Conocimos de joven en «El Mundo» a la señorita Mercedes Sánchez. Podemos asegurar que andaba con seguridad, sin miedo alguno a ser contaminada por ese mundo que maldijo Cristo.

Para Sor Mercedes la vocación en las Hijas de la Caridad no fue un refugio, ni una fuga del mundo, que la había acariciado más bien. No se hizo Hija de la Caridad por miedo al infierno, del que nunca se preocupó. Fue un alistarse o un reengancharse en el ejército de Cristo, cuyos cuarteles, los Hospitales, le proporciona­rían la técnica, el material humano y el ambiente de lucha contra la miseria, el dolor y la ignorancia.

De ahí su eterna sonrisa, reflejo de un alma que nunca conoció el pesimismo en la lucha de la vida, ni acarició el mal pensamiento sobre el prójimo.

Cubana cien por cien, le gustaba que sus hermanas españolas sintieran y hablasen en español, no gustándole mucho las cubanas metidas a españolas, ni las españolas metidas a cubanas.

Ningún movimiento nacional, de los tantos que presenció en su vida desde principios de siglo, le fue indiferente. No es que hi­ciera politiquería, pero le agradaban los movimientos de protesta contra la corrupción de la vida pública, comentando, hasta en alta voz, su adhesión a todo lo que fuera dignidad nacional. No había en vano nacido y crecido entre hombres públicos, cosa que le ayudó mucho después para su apostolado en favor del prójimo.

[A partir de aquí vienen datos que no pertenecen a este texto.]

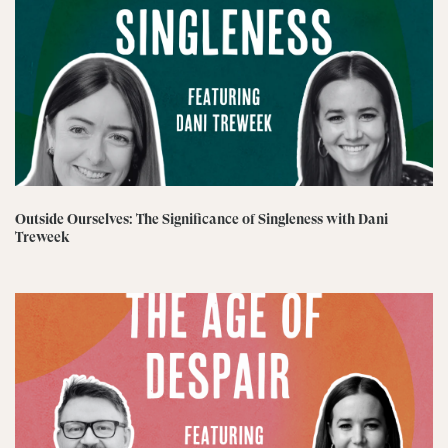
Outside Ourselves: The Significance of Singleness with Dani
Treweek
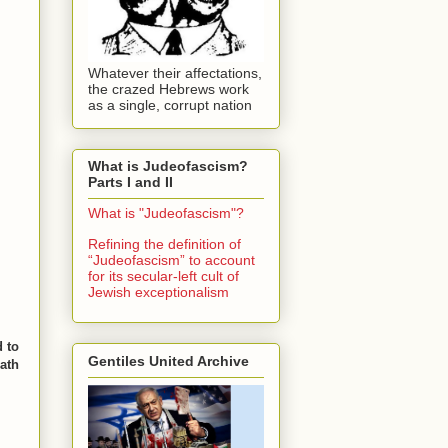
Whatever their affectations,
the crazed Hebrews work
as a single, corrupt nation
What is Judeofascism?
Parts I and II
What is "Judeofascism"?
Refining the definition of
“Judeofascism” to account
for its secular-left cult of
Jewish exceptionalism
d to
Gentiles United Archive
path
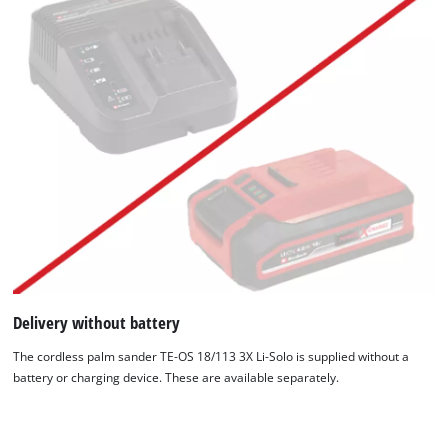
Delivery without battery
The cordless palm sander TE-OS 18/113 3X Li-Solo is supplied without a
battery or charging device. These are available separately.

Trató personalmente a todos los Presidentes de Cuba y a los más altos jefes del Estado, aprovechándolos en beneficio del Hos­pital de San Lázaro.

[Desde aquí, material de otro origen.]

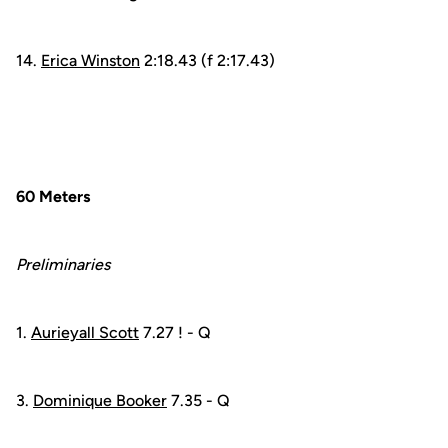
14.
Erica Winston
2:18.43 (f 2:17.43)
60 Meters
Preliminaries
1.
Aurieyall Scott
7.27 ! - Q
3.
Dominique Booker
7.35 - Q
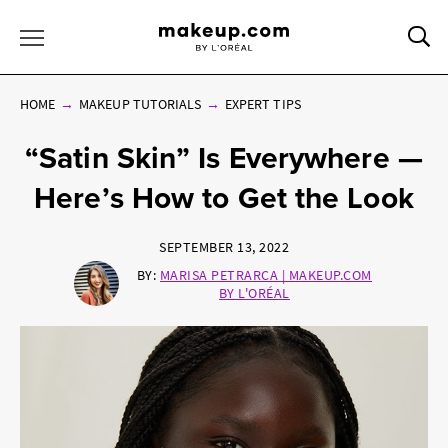
Sea
Toggle Menu
HOME
MAKEUP TUTORIALS
EXPERT TIPS
“Satin Skin” Is Everywhere —
Here’s How to Get the Look
SEPTEMBER 13, 2022
BY:
MARISA PETRARCA | MAKEUP.COM
BY L'ORÉAL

Repasando el libro «Las Hermanas de la Caridad en el Hospital del Rincón», sumamos en más de 350.000 (trescientos cincuenta mil pesos) los logrados por Sor Mercedes, sólo para las obras de construcción.

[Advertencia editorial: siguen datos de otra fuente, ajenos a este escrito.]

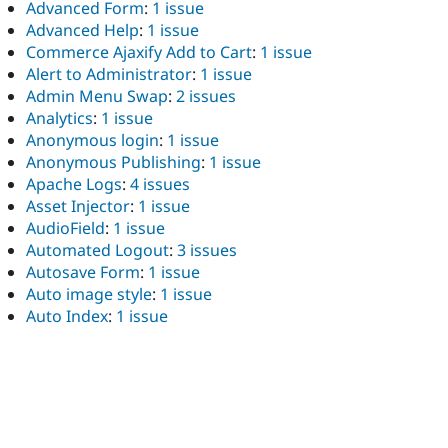
Advanced Form
:
1 issue
Advanced Help
:
1 issue
Commerce Ajaxify Add to Cart
:
1 issue
Alert to Administrator
:
1 issue
Admin Menu Swap
:
2 issues
Analytics
:
1 issue
Anonymous login
:
1 issue
Anonymous Publishing
:
1 issue
Apache Logs
:
4 issues
Asset Injector
:
1 issue
AudioField
:
1 issue
Automated Logout
:
3 issues
Autosave Form
:
1 issue
Auto image style
:
1 issue
Auto Index
:
1 issue
Automatic User Names
:
1 issue
Backerymails
:
1 issue
Background Video
:
2 issues
Backup and Migrate
:
1 issue
Barcodes
:
1 issue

Dios purificó su alma en los últimos días, por si había alguna sombra en su alma iluminada, pidiéndole el sacrificio de separarse de sus enfermos, por una de esas incomprensiones, en las que Sor Mercedes vio la permisión de Dios.

Pero los Lazarinos del Rincón nunca la olvidaron, ni la olvidarán. Su gigante personalidad caritativa vivirá para siempre en el recuerdo de esa caritativa institución, al lado de Sor Ramona Idoa­te, Sor Antonia Barbero, Sor Carmen Tobar y otras y otras Hijas de la Caridad que se han quemado como cirios sagrados, alum­brando con su ejemplo y sus servicios el alma atribulada de tanto enfermo de la lepra.

Fue Sor Mercedes una hermana conciliar antes del Concilio.

El Concilio Vaticano II en su empeño de aprovechar los talen­tos y los esfuerzos personales de todos los religiosos, ha afirmado que «sólo aprovechando la iniciativa y la participación de todos los miembros de la Comunidad podrá ésta responder a sus des­tinos».

Esto lo comprendía siempre Sor Mercedes. Nunca necesitó que la empujaran. Fue ella quien empujó, poniendo su talento y corazón al servicio de sus superiores, ayudándoles con sus inicia­tivas, que siempre sometió a la bendición de la obediencia.

No fue Sor Mercedes Hermana de la Caridad que se contentase con pequeñas virtudes ni se sintiese llena con el consuetudinario, para todo lo cual sintió una alta estima, siendo exacta en el cum­plimiento de esas prácticas de la Comunidad, en las carreteras, ca­lles de la ciudad, salas de oficinas, antesalas de poderosos.

Fue para ella el mundo un inmenso templo en el que unió la oración, al servicio de los pobres, que para una Hija de la Cari­dad es la encarnación de Cristo, según expresión graciosa y ver­dadera de su Santo Fundador, San Vicente de Paúl.

Se fue Sor Mercedes, pero no nos abandonó; sólo ha hecho frase del prefacio de los difuntos: «cambiar esta morada de la tie­rra por la morada del cielo».